TASK BRIEF: Check the listing below for lines with the word "will" and say how many there are, with nothing but the number.

EXERCISE DATA:
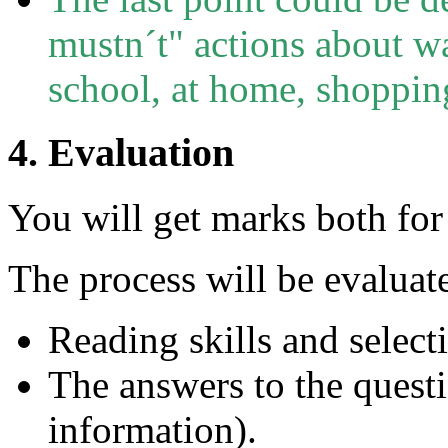
mustn´t" actions about wa
school, at home, shopping
4. Evaluation
You will get marks both for 
The process will be evaluat
Reading skills and select
The answers to the quest
information).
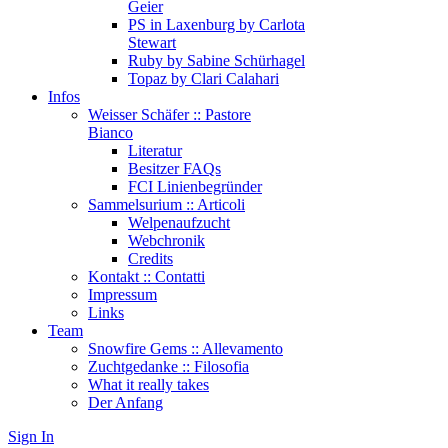
Geier
PS in Laxenburg by Carlota
Stewart
Ruby by Sabine Schürhagel
Topaz by Clari Calahari
Infos
Weisser Schäfer :: Pastore
Bianco
Literatur
Besitzer FAQs
FCI Linienbegründer
Sammelsurium :: Articoli
Welpenaufzucht
Webchronik
Credits
Kontakt :: Contatti
Impressum
Links
Team
Snowfire Gems :: Allevamento
Zuchtgedanke :: Filosofia
What it really takes
Der Anfang
Sign In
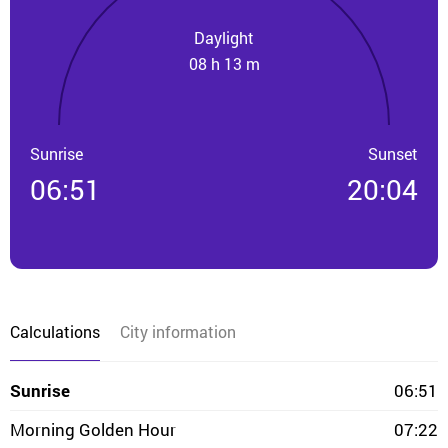
Daylight
08 h 13 m
Sunrise
Sunset
06:51
20:04
Calculations
City information
Sunrise
06:51
Morning Golden Hour
07:22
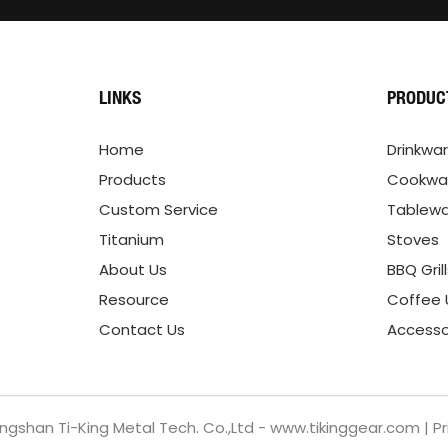
LINKS
PRODUC
Home
Drinkwa
Products
Cookwa
Custom Service
Tablew
Titanium
Stoves
About Us
BBQ Gril
Resource
Coffee 
Contact Us
Accesso
ngshan Ti-King Metal Tech. Co.,Ltd - www.tikinggear.com |
Pr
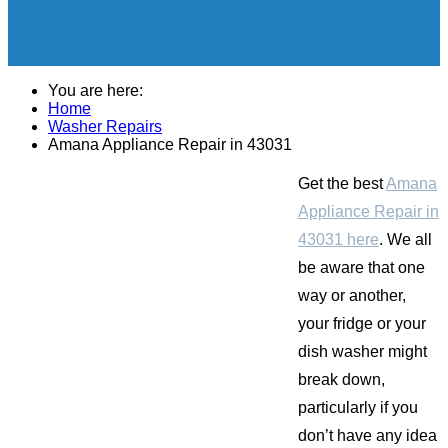
You are here:
Home
Washer Repairs
Amana Appliance Repair in 43031
Get the best
Amana
Appliance Repair in
43031 here
. We all
be aware that one
way or another,
your fridge or your
dish washer might
break down,
particularly if you
don’t have any idea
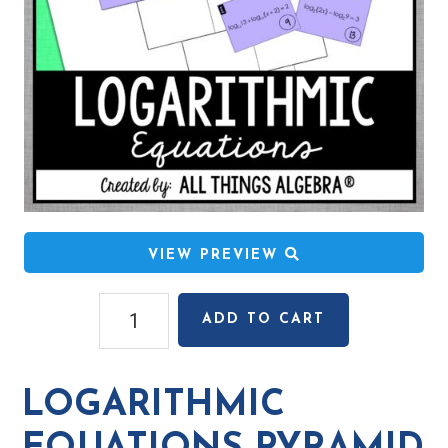
VIEW PREVIEW
Logarithmic
ADD TO CART
Equations
Pyramid
Sum
LOGARITHMIC
Puzzle
quantity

WRITTEN ANSWER: 2